Staring at this photo of me in a World War II-era New Zealand military uniform, the “NEW ZEALAND” patch on my shoulder still feels rough with the texture of woolen fabric—and in an instant, I’m plunged right back to the war reenactment club event. The tank tracks on the grass, the diesel fumes from the armored vehicle, the cold sweat beading on my comrade’s forehead during the simulated battlefield first aid… all of it is so much more vivid than any photo.
When I first joined the club, I saw it as just an “immersive history experience”: getting to touch “the real stuff” (carefully reproduced, of course), wear vintage military gear—how cool could that be? It wasn’t until my first “performance” that I realized beneath the “cool” surface lay heavy, meaningful details. Take this uniform I’m wearing, for example: the woolen jacket had to be made from fabric with the exact same density as the originals from back then; the helmet liner was adjusted to match veterans’ memories—“a bit scratchy but still protective”; even the width of the pant cuffs was revised over and over, compared against old pieces in museums. The club seniors always said: “We’re not reproducing for reproduction’s sake. We want anyone who puts this on to understand—this is the same cloth soldiers wrapped themselves in before charging into a hail of bullets.”
That rumbling armored personnel carrier in the video was the “star” of the event. I sat in the passenger seat, watching the driver uncle mutter as he worked the controls: “My grandpa drove this exact model back in the day. He said the scariest thing was hearing a ‘whoosh’ right next to the vehicle while driving—that’s the sound of a bullet whizzing past…” During the “ambush simulation,” my comrades jumped out of the back of the vehicle using the exact “infantry disembarkation tactics” from after the D-Day landings. No one treated this like a “game”; we took it so seriously that once, someone even snapped the strap of their prop gun.

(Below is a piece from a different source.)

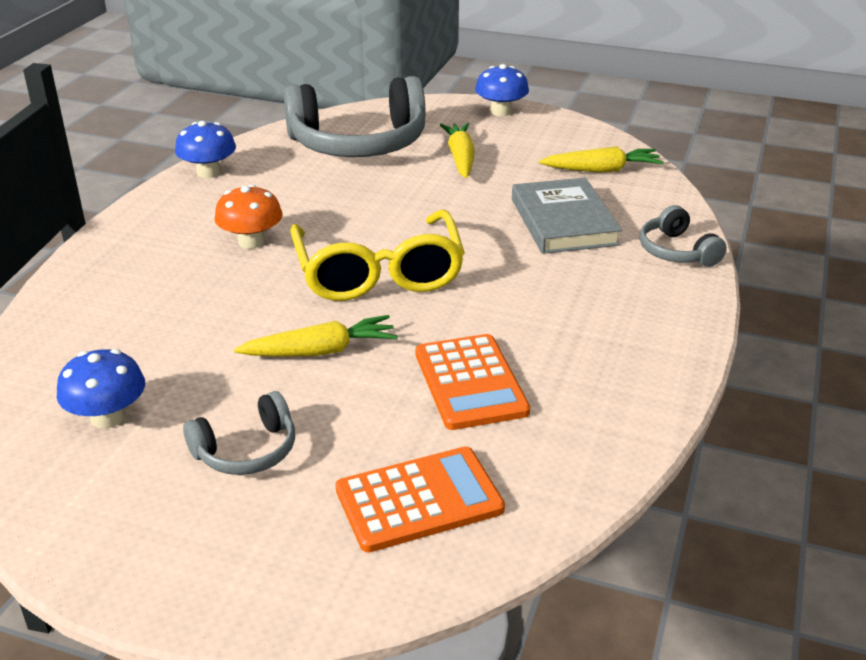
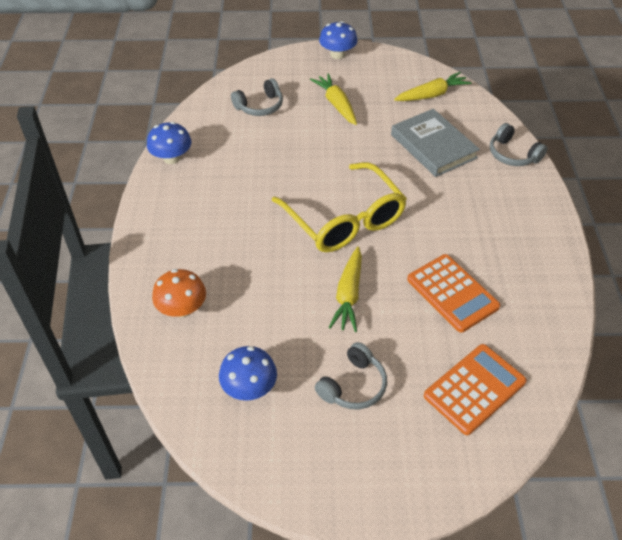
camera: 20 degrees left, 15 degrees up
(251, 241) = (244, 214): orange mushroom -> orange mushroom (182, 308)
(320, 351) = (348, 295): yellow carrot -> yellow carrot turned 135 degrees clockwise
(358, 144) = (260, 106): grey headphones -> grey headphones, size x0.48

But the moment that hit me hardest was the simulated “battlefield first aid” segment. In the video, you can see my comrade with the red-and-white marked helmet kneeling over a “wounded soldier” to administer first aid—and back then, I was lying right next to them, playing a “fallen soldier.” With my eyes closed, I heard them gasping and shouting, “Medic! We need a medic here!” The cold of the grass seeped through my uniform, and suddenly, I thought of the battlefield letters home I’d read in textbooks—those young soldiers had also lain in cold mud, hoping someone would pull them up. When the “scene” ended, we all climbed to our feet. The playful grins were gone from our faces, and we quietly brushed the grass off our clothes.
Now, looking back at these photos and videos, I’m so glad I never treated “war reenactment” like a game. Those carefully reproduced uniforms and vehicles, our awkward yet sincere “performances”—they’re really a “thread” handed to us in peacetime. If we follow that thread back, we can touch the real fear, courage, and desire to “survive” that lived in history. And the fact that we can now stand in the sun, laughing as we talk about these “reenactments”? That in itself is the best interpretation of peace.